WHAT IS NEEDED:
Only the line containing "oder einen über" and the lines after it, through the end of the entries, should be output exactly.

Stored data:
+ + + + + + +

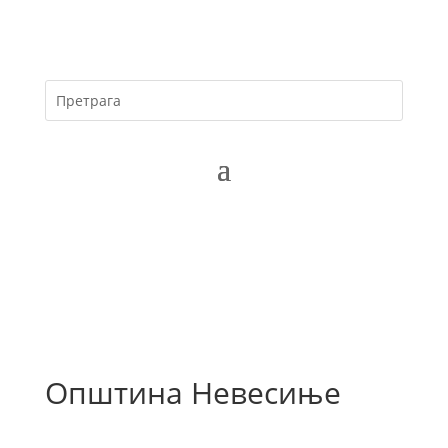
Општина Невесиње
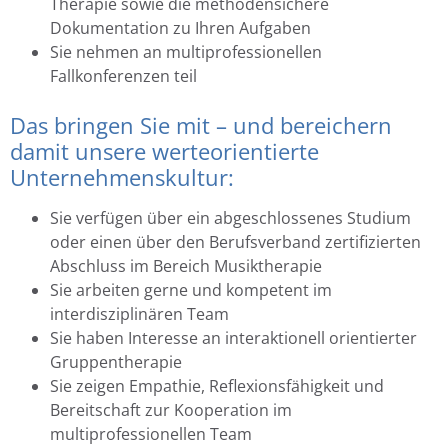
Therapie sowie die methodensichere
Dokumentation zu Ihren Aufgaben
Sie nehmen an multiprofessionellen
Fallkonferenzen teil
Das bringen Sie mit – und bereichern
damit unsere werteorientierte
Unternehmenskultur:
Sie verfügen über ein abgeschlossenes Studium
oder einen über den Berufsverband zertifizierten
Abschluss im Bereich Musiktherapie
Sie arbeiten gerne und kompetent im
interdisziplinären Team
Sie haben Interesse an interaktionell orientierter
Gruppentherapie
Sie zeigen Empathie, Reflexionsfähigkeit und
Bereitschaft zur Kooperation im
multiprofessionellen Team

+ + + + + + +

FINISHED TASK:
oder einen über den Berufsverband zertifizierten
Abschluss im Bereich Musiktherapie
Sie arbeiten gerne und kompetent im
interdisziplinären Team
Sie haben Interesse an interaktionell orientierter
Gruppentherapie
Sie zeigen Empathie, Reflexionsfähigkeit und
Bereitschaft zur Kooperation im
multiprofessionellen Team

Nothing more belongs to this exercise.